There are three floors of goodness. The ground level houses the bakery, the cheese shop, the wine shop, and the deli, salad bar and hot food bar you're used to at Whole Foods. I sniffed around the main floor, grateful the stinky cheese shop was nearly contained behind a glass wall, and then headed downstairs, where the promised produce was located, along with all the provisions you'd normally find in Whole Foods.
There was far more produce here, in quantity and variety, than the recently refurbished Waitrose where I normally shop. It was far more attractive, and better lit, than at Super Tesco. There were more heirloom tomatoes than at Borough Market, and to my shock, it was all competitively priced. 15p for a lemon? Bottled water under a pound? £1.99 for two punnets of raspberries? At this rate, I'd leave with cash in my pocket, not to mention my paycheck.
There was a selection of bulk foods, though sadly, not as many as you'd find at a U.S. store. Most of the dry goods were British or European products, though I noticed they carried the Amy's line of frozen foods and soups, and several Mexican (and New Mexican) food items I hadn't been able to find here. There were some surprising inconsistencies: only one brand of tahini? Prices on items that the supermarkets carry, like Seeds of Change organic soups, were generally about 10% more than at the suburban shops I frequent. But that's true of anything you buy in London, where rents are twice what they are in Slough.
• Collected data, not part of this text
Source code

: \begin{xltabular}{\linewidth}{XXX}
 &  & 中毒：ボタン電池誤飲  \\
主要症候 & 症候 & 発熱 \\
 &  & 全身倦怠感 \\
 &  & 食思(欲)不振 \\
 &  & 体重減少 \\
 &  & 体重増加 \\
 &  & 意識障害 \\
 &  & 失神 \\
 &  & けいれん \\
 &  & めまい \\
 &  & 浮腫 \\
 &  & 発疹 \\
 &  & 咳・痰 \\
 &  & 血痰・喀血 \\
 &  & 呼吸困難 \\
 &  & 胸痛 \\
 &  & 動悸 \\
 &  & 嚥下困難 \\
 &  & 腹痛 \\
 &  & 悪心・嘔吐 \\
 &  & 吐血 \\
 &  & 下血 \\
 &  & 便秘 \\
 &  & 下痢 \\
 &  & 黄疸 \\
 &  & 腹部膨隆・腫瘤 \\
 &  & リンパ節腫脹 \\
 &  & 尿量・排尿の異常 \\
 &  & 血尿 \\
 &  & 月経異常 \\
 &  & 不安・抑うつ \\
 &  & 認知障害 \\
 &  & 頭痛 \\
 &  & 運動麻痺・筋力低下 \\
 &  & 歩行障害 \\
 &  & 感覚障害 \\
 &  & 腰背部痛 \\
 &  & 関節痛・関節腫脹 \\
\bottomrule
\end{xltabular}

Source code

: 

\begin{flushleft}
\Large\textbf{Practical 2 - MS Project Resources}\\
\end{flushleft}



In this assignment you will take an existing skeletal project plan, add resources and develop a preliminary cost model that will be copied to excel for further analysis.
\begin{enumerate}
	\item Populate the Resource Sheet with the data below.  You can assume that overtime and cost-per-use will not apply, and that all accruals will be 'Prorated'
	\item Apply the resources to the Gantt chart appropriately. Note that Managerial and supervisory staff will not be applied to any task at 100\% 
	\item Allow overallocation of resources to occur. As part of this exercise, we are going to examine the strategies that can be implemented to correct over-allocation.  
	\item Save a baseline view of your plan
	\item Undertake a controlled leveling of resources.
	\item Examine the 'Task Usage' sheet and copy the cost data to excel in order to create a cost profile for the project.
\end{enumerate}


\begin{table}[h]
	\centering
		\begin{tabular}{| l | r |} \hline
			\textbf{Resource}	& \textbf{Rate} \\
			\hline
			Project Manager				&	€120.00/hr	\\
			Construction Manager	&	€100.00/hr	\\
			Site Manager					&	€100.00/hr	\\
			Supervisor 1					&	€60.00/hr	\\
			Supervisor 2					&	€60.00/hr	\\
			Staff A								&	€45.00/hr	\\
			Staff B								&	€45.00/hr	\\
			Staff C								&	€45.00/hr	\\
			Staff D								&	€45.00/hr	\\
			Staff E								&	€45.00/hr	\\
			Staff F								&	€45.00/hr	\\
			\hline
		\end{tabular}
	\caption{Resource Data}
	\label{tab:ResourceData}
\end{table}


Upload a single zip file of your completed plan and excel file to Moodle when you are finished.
I found items I'd never seen before: Soyatoo whipped "cream" in a canister, and the Sheese non-dairy cheese everyone is talking about. I didn't see any seitan, though there were several meat alternatives, unfortunately of the already-flavoured variety, which seem to be more popular here. I prefer using the raw product to make my own dishes.
At first I didn't see any tempeh either, but when I saw a Team Member restocking the yoghurt, I asked. She got a strange look on her face, and motioned me over to her trolley. There were two boxes of tempeh inside, but there was a problem, she confided to me: they didn't contain a UP barcode, thus couldn't be scanned at the checkout. Also, she had no idea where to shelve them, so she was planning to ask for guidance from her Team Captain. I told her I'd usually found them in the soy foods section, near the tofu, but there was no room among the tofu-stuffed shelves. I took two blocks, despite her warning that I might have trouble at the checkout. Who better to establish the price of tempeh than me, I figured?
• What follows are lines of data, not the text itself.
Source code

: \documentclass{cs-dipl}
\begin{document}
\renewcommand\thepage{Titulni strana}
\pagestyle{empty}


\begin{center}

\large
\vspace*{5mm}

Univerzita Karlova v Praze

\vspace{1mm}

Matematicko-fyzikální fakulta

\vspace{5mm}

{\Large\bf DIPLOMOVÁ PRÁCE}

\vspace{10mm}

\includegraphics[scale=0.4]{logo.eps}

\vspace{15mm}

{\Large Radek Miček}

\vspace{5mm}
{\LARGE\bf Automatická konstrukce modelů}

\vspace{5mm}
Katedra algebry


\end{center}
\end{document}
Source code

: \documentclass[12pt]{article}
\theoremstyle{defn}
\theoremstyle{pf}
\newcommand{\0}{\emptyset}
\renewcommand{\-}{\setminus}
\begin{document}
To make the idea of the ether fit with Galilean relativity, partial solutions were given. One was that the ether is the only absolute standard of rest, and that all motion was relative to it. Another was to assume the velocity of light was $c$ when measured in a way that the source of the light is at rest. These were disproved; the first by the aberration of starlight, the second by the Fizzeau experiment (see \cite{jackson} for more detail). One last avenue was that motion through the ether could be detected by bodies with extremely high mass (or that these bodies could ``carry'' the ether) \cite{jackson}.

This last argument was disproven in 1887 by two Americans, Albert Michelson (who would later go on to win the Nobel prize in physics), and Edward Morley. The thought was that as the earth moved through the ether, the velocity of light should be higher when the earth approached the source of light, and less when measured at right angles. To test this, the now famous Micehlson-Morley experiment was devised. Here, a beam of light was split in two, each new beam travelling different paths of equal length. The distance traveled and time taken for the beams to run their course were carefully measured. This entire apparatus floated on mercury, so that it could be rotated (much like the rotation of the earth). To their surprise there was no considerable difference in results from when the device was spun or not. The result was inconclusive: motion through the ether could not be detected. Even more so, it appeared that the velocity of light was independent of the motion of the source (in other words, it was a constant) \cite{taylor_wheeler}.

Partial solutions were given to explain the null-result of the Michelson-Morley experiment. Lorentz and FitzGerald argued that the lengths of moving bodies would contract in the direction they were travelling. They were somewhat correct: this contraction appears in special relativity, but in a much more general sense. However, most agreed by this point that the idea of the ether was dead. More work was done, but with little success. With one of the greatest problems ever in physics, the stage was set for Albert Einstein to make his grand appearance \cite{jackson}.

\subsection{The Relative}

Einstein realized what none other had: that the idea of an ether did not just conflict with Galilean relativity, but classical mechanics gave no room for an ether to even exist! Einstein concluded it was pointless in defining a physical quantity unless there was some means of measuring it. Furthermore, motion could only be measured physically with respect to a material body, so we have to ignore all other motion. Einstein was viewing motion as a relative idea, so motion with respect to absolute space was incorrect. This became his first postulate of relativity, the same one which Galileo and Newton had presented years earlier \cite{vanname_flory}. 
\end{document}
And that's exactly what I did: at the till, the clerk had no idea what it was, or how much it costs. "How much do you think it should cost?" he asked me. I gave a good guess, based on my memory of prices in the States. "£1.49," I said, effectively doubling the U.S. dollar price. He seemed to think that was fair, and so did I.
If this is an example of John Mackay's libertarian trade policy, then fine by me.
Upstairs is the café, where you can buy recycled sneakers, organic cotton goods, and food and drinks. There's a drinks bar, a sushi bar, and a fake "pub", plus a cafeteria area and a separate line for waffles and crepes. I tried a vegan meal at the cafeteria, and it was delicious. I'm already planning to meet my husband for lunch here one day, when he can help me carry my shopping to the train station.
That's really the only drawback with the London Whole Foods. I can only buy as much as I can carry, since parking is very limited on K. High Street. The other drawback is the crowds, at least on the rainy Saturday I visited. (Though some were just gawking: I noticed one bemused older couple leaving the store empty handed, the woman shaking her head. "That's quite a store," she said, with obvious disappointment.)
I suspect the grumbling I've read in the papers here is simply sour organic grapes: Face it, Americans do health food much better than the British, despite all the overweight American jokes Brits are so fond of. Paradoxically, Americans are also obsessed with health. The average American health nut can go one-on-one with the average hooked-on-organics Brit and come out the winner every time.
So score one big one for the home team. Whole Foods in Kensington is, indeed, quite a store.